(Data entries)
--- --- ---
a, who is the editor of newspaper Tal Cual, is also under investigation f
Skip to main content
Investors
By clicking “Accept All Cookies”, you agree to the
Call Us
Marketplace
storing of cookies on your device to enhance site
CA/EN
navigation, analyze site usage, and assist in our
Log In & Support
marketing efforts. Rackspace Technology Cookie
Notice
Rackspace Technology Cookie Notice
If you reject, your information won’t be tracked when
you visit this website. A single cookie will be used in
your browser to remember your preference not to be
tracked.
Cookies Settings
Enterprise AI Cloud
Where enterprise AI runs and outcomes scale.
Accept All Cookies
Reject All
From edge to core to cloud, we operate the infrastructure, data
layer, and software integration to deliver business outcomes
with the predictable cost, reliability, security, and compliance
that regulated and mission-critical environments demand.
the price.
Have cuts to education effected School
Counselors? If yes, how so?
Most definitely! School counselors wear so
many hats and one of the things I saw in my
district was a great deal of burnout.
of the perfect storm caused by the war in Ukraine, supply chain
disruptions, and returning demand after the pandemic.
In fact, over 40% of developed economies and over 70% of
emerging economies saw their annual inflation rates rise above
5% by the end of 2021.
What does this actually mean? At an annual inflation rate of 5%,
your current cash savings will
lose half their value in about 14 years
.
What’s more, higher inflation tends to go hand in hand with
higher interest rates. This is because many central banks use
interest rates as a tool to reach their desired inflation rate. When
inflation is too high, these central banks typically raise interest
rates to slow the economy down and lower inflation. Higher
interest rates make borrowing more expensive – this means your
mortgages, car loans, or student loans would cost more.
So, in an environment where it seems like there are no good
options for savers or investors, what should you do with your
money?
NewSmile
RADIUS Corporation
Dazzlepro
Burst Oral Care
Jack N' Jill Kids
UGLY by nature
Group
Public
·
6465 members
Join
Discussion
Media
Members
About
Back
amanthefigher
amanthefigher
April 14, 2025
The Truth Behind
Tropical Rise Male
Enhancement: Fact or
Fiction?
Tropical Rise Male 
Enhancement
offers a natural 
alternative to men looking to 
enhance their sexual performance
--- --- ---
» **About this task**
Retype the records, line for line.

» **Task output**
a, who is the editor of newspaper Tal Cual, is also under investigation f
Skip to main content
Investors
By clicking “Accept All Cookies”, you agree to the
Call Us
Marketplace
storing of cookies on your device to enhance site
CA/EN
navigation, analyze site usage, and assist in our
Log In & Support
marketing efforts. Rackspace Technology Cookie
Notice
Rackspace Technology Cookie Notice
If you reject, your information won’t be tracked when
you visit this website. A single cookie will be used in
your browser to remember your preference not to be
tracked.
Cookies Settings
Enterprise AI Cloud
Where enterprise AI runs and outcomes scale.
Accept All Cookies
Reject All
From edge to core to cloud, we operate the infrastructure, data
layer, and software integration to deliver business outcomes
with the predictable cost, reliability, security, and compliance
that regulated and mission-critical environments demand.
the price.
Have cuts to education effected School
Counselors? If yes, how so?
Most definitely! School counselors wear so
many hats and one of the things I saw in my
district was a great deal of burnout.
of the perfect storm caused by the war in Ukraine, supply chain
disruptions, and returning demand after the pandemic.
In fact, over 40% of developed economies and over 70% of
emerging economies saw their annual inflation rates rise above
5% by the end of 2021.
What does this actually mean? At an annual inflation rate of 5%,
your current cash savings will
lose half their value in about 14 years
.
What’s more, higher inflation tends to go hand in hand with
higher interest rates. This is because many central banks use
interest rates as a tool to reach their desired inflation rate. When
inflation is too high, these central banks typically raise interest
rates to slow the economy down and lower inflation. Higher
interest rates make borrowing more expensive – this means your
mortgages, car loans, or student loans would cost more.
So, in an environment where it seems like there are no good
options for savers or investors, what should you do with your
money?
NewSmile
RADIUS Corporation
Dazzlepro
Burst Oral Care
Jack N' Jill Kids
UGLY by nature
Group
Public
·
6465 members
Join
Discussion
Media
Members
About
Back
amanthefigher
amanthefigher
April 14, 2025
The Truth Behind
Tropical Rise Male
Enhancement: Fact or
Fiction?
Tropical Rise Male 
Enhancement
offers a natural 
alternative to men looking to 
enhance their sexual performance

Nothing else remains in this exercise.